## RECORDS PROVIDED
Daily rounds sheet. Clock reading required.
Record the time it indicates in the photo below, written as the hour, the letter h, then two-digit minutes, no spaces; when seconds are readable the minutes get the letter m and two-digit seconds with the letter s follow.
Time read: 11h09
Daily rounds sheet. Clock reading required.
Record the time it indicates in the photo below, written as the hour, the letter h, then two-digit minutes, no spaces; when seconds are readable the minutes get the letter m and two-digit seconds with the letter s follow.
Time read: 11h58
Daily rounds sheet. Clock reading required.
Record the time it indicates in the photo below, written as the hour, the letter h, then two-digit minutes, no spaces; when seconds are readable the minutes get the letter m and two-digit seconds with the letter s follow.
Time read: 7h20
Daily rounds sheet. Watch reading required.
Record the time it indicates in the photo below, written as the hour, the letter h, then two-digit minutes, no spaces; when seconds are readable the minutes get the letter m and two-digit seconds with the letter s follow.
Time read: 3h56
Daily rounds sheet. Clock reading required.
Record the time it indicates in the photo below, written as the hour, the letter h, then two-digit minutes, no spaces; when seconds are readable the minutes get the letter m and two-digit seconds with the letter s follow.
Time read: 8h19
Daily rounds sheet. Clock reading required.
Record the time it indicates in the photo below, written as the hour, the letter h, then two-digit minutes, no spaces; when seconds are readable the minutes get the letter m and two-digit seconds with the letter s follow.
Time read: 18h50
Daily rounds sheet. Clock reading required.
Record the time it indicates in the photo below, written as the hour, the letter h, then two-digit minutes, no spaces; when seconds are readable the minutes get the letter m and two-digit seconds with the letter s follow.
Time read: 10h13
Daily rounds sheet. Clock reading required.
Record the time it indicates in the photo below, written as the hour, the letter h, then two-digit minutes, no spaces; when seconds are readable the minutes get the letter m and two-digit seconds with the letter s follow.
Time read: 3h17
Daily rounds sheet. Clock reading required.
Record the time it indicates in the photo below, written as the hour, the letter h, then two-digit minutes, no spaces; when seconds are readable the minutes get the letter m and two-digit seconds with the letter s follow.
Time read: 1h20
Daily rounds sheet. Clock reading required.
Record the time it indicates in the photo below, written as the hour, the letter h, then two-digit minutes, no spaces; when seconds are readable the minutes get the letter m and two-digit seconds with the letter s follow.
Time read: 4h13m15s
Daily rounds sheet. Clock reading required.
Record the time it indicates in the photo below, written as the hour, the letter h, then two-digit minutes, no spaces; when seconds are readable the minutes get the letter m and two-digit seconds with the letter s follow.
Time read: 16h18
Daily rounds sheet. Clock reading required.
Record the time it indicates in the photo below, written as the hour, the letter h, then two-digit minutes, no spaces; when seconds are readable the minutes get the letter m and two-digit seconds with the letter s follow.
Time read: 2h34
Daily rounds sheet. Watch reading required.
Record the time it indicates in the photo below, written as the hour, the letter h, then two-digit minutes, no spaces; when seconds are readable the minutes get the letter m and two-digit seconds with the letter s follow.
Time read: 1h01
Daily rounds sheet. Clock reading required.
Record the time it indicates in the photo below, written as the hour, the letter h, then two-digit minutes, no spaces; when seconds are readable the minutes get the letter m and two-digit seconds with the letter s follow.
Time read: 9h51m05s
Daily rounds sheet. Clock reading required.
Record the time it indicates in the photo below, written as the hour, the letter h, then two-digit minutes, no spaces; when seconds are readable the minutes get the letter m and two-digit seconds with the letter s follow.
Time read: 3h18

## OBJECTIVE
Convert every line of the records above into a numbered list, omitting blank lines.

## CORRECT RESULT
1. Daily rounds sheet. Clock reading required.
2. Record the time it indicates in the photo below, written as the hour, the letter h, then two-digit minutes, no spaces; when seconds are readable the minutes get the letter m and two-digit seconds with the letter s follow.
3. Time read: 11h09
4. Daily rounds sheet. Clock reading required.
5. Record the time it indicates in the photo below, written as the hour, the letter h, then two-digit minutes, no spaces; when seconds are readable the minutes get the letter m and two-digit seconds with the letter s follow.
6. Time read: 11h58
7. Daily rounds sheet. Clock reading required.
8. Record the time it indicates in the photo below, written as the hour, the letter h, then two-digit minutes, no spaces; when seconds are readable the minutes get the letter m and two-digit seconds with the letter s follow.
9. Time read: 7h20
10. Daily rounds sheet. Watch reading required.
11. Record the time it indicates in the photo below, written as the hour, the letter h, then two-digit minutes, no spaces; when seconds are readable the minutes get the letter m and two-digit seconds with the letter s follow.
12. Time read: 3h56
13. Daily rounds sheet. Clock reading required.
14. Record the time it indicates in the photo below, written as the hour, the letter h, then two-digit minutes, no spaces; when seconds are readable the minutes get the letter m and two-digit seconds with the letter s follow.
15. Time read: 8h19
16. Daily rounds sheet. Clock reading required.
17. Record the time it indicates in the photo below, written as the hour, the letter h, then two-digit minutes, no spaces; when seconds are readable the minutes get the letter m and two-digit seconds with the letter s follow.
18. Time read: 18h50
19. Daily rounds sheet. Clock reading required.
20. Record the time it indicates in the photo below, written as the hour, the letter h, then two-digit minutes, no spaces; when seconds are readable the minutes get the letter m and two-digit seconds with the letter s follow.
21. Time read: 10h13
22. Daily rounds sheet. Clock reading required.
23. Record the time it indicates in the photo below, written as the hour, the letter h, then two-digit minutes, no spaces; when seconds are readable the minutes get the letter m and two-digit seconds with the letter s follow.
24. Time read: 3h17
25. Daily rounds sheet. Clock reading required.
26. Record the time it indicates in the photo below, written as the hour, the letter h, then two-digit minutes, no spaces; when seconds are readable the minutes get the letter m and two-digit seconds with the letter s follow.
27. Time read: 1h20
28. Daily rounds sheet. Clock reading required.
29. Record the time it indicates in the photo below, written as the hour, the letter h, then two-digit minutes, no spaces; when seconds are readable the minutes get the letter m and two-digit seconds with the letter s follow.
30. Time read: 4h13m15s
31. Daily rounds sheet. Clock reading required.
32. Record the time it indicates in the photo below, written as the hour, the letter h, then two-digit minutes, no spaces; when seconds are readable the minutes get the letter m and two-digit seconds with the letter s follow.
33. Time read: 16h18
34. Daily rounds sheet. Clock reading required.
35. Record the time it indicates in the photo below, written as the hour, the letter h, then two-digit minutes, no spaces; when seconds are readable the minutes get the letter m and two-digit seconds with the letter s follow.
36. Time read: 2h34
37. Daily rounds sheet. Watch reading required.
38. Record the time it indicates in the photo below, written as the hour, the letter h, then two-digit minutes, no spaces; when seconds are readable the minutes get the letter m and two-digit seconds with the letter s follow.
39. Time read: 1h01
40. Daily rounds sheet. Clock reading required.
41. Record the time it indicates in the photo below, written as the hour, the letter h, then two-digit minutes, no spaces; when seconds are readable the minutes get the letter m and two-digit seconds with the letter s follow.
42. Time read: 9h51m05s
43. Daily rounds sheet. Clock reading required.
44. Record the time it indicates in the photo below, written as the hour, the letter h, then two-digit minutes, no spaces; when seconds are readable the minutes get the letter m and two-digit seconds with the letter s follow.
45. Time read: 3h18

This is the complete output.